But oft our greatest errors take their rise
From our best views. I strive to be concise,
And prove obscure. My strength, or passion, flees,
When I would write with elegance and ease.
Aiming at greatness, some to fustian soar:
Some, bent on safety, creep along the shore.
Thus injudicious, while one fault we shun,
Into its opposite extreme we run.
CHOICE OF THEME
Examine well, ye writers, weigh with care,
What suits your genius, what your strength can bear;
For when a well-proportioned theme you choose,
Nor words, nor method shall their aid refuse.
WORDS OLD AND NEW
The author of a promised work must be
Subtle and careful in word-harmony.
To choose and to reject. You merit praise
If by deft linking of known words a phrase
Strikes one as new. Should unfamiliar theme
Need fresh-invented terms, proper will seem
Diction unknown of old. This licence used
With fair discretion never is refused.
As when the forest, with the bending year,
First sheds the leaves, which earliest appear,
So an old race of words maturely dies,
And some, new born, in youth and vigour rise.

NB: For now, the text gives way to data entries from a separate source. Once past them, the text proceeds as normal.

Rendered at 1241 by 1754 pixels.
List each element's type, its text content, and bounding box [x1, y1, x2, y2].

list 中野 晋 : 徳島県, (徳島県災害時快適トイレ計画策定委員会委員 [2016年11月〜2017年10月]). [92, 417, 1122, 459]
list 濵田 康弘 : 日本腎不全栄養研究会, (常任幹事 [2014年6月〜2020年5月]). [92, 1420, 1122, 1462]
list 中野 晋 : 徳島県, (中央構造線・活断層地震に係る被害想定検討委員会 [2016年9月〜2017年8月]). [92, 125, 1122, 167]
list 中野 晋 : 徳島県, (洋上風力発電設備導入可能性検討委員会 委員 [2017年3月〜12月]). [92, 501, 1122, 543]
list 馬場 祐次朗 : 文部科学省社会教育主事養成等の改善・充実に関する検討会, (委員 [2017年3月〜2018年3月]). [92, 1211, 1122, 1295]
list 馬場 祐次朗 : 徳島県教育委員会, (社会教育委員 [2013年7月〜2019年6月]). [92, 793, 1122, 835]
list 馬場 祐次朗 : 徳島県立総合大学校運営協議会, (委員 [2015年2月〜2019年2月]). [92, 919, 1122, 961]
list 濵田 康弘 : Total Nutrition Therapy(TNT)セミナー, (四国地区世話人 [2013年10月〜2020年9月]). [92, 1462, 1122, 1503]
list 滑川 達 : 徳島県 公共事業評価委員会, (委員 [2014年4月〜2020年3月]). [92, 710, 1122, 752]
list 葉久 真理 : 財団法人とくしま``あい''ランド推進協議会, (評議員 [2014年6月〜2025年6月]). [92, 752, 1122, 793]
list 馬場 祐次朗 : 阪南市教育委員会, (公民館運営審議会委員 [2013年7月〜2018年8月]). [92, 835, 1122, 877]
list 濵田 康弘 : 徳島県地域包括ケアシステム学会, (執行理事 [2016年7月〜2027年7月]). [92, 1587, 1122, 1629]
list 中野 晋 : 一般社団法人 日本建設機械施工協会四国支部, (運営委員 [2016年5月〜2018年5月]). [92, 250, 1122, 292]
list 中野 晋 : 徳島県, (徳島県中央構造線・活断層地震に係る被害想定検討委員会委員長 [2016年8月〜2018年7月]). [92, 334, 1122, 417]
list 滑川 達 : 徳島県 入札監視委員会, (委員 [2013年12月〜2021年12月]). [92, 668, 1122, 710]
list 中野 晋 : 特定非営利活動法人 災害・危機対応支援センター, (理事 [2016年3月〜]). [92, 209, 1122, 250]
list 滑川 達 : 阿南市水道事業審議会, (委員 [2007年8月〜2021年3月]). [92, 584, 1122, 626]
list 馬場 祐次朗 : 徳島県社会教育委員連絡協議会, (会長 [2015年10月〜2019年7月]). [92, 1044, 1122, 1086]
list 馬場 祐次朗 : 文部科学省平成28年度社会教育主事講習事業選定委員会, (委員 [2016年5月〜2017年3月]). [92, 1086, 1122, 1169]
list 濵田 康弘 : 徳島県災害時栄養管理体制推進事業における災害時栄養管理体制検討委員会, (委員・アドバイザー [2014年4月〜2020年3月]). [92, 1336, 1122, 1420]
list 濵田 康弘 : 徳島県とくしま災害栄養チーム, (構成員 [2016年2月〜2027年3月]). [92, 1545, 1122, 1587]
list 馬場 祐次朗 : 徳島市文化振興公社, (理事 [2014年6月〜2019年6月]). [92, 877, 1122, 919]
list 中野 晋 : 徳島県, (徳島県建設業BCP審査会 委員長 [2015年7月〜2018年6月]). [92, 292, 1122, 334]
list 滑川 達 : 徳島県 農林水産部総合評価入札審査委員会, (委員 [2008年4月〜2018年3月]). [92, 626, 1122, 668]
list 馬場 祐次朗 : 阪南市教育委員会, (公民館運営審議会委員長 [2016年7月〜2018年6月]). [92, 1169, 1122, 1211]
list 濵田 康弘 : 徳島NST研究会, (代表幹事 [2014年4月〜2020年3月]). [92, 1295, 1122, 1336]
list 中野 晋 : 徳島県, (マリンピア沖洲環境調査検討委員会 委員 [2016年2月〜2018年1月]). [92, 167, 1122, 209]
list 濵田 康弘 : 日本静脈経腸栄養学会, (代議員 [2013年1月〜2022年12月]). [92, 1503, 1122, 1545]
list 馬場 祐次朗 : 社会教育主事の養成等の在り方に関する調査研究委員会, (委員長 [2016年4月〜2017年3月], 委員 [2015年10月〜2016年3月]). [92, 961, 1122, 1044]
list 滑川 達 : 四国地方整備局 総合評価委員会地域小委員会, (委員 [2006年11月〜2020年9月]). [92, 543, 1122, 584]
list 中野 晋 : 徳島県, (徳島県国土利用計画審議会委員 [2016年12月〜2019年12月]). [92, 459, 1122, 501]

Many shall rise which now forgotten lie;
Others, in present credit, soon shall die,
If custom will, whose arbitrary sway
Words and the forms of language must obey.
WORDS MUST SUIT CHARACTER
'Tis not enough, ye writers, that ye charm
With pretty elegance; a play should warm
With soft concernment—should possess the soul,
And, as it wills, the listeners control.
With those who laugh, our social joy appears;
With those who mourn, we sympathise in tears;
If you would have me weep, begin the strain,
Then I shall feel your sorrow, feel your pain;
But if your heroes act not what they say,
I sleep or laugh the lifeless scene away.
ON LITERARY BORROWING
If you would make a common theme your own,
Dwell not on incidents already known;
Nor word for word translate with painful care,
Nor be confined in such a narrow sphere.